Be comfortable being uncomfortable
Taking a risk can be uncomfortable at first. But one thing leaders have in common is that they develop a level of comfort – or at least tolerance – in being uncomfortable. Do you feel like you’re asking for too much money? You’ve probably come to the right place. Nervous about being in this high-profile new role? It means you grow taller and bend over.
My biggest trading tip when you take risks and ask for more? Be comfortable with the silence. I call it “the plane landing”. This means you make your request and then … stop talking. Don’t bid against yourself or rush to make them comfortable. Leave some silence in the room. Let their email sit for a few days. Remember: their urgency is not your urgency. Rest in your confidence and power. Silence can be uncomfortable at first but it works!
Here’s the last thing I learned about taking risks: It starts with learning to trust yourself. A few years ago, I felt comfortable with everything I did at work. But then I decided to write a book. I spent almost a year of my life writing a proposal that I wasn’t sure would work; it was a great act of faith. But trusting myself to make it happen turned out to be the best bet of my professional life.

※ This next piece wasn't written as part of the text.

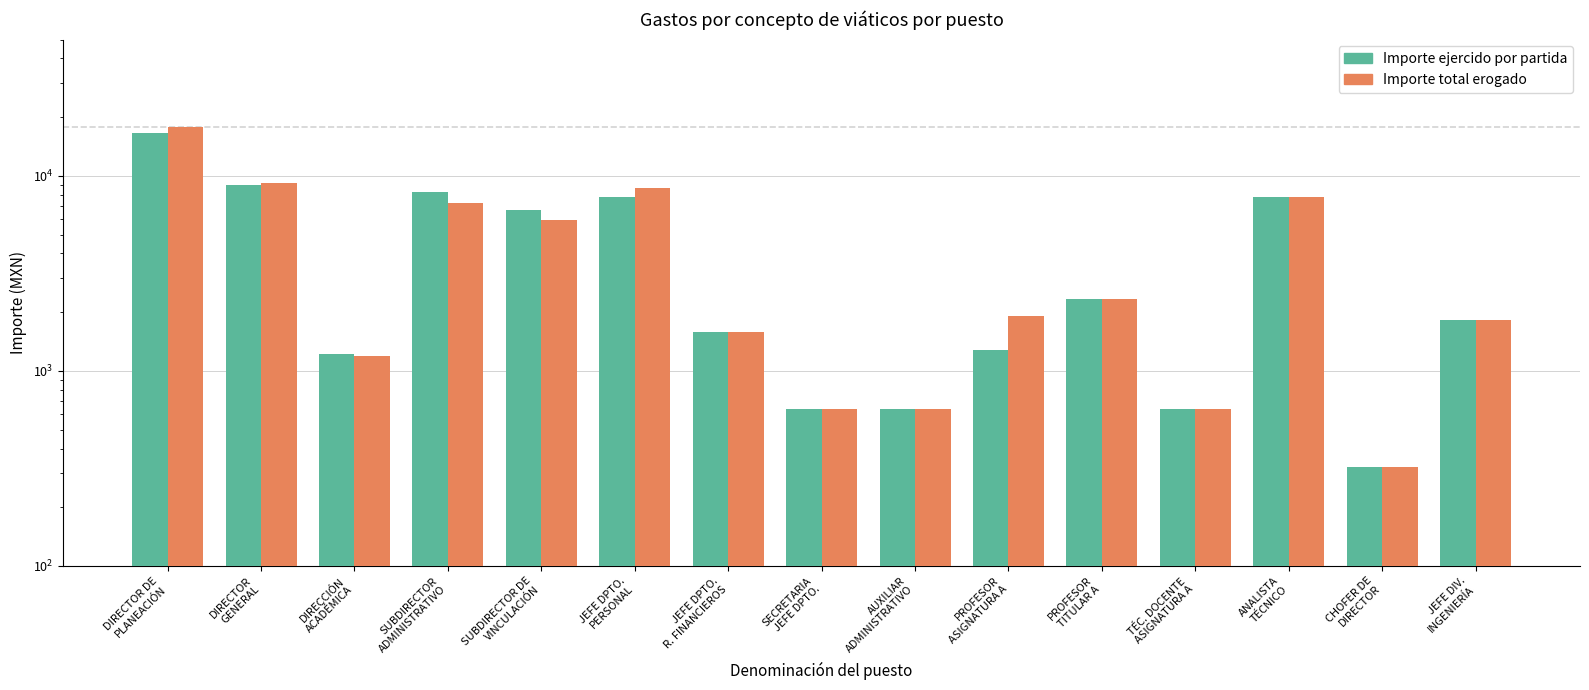

How many groups of bars are there?

15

As a negotiation trainer, I hear so many women say, “I can’t move – this position gives me a lot of credibility. No, you give credibility to this position. Always bet on yourself and not on the job. If you are in a workplace that does not match your values, leave. Know that your skills and your network will accompany you wherever you go, whether in another company or starting as an entrepreneur. If you played it safe, trust yourself and go for the promotion or high profile role. Be persistent in your quest for what matters to you.
And if your self-confidence ever falters, connect with a community of women who can uplift you and remind you of your worth. When we know our value, betting on ourselves becomes the easiest and best risk we can take.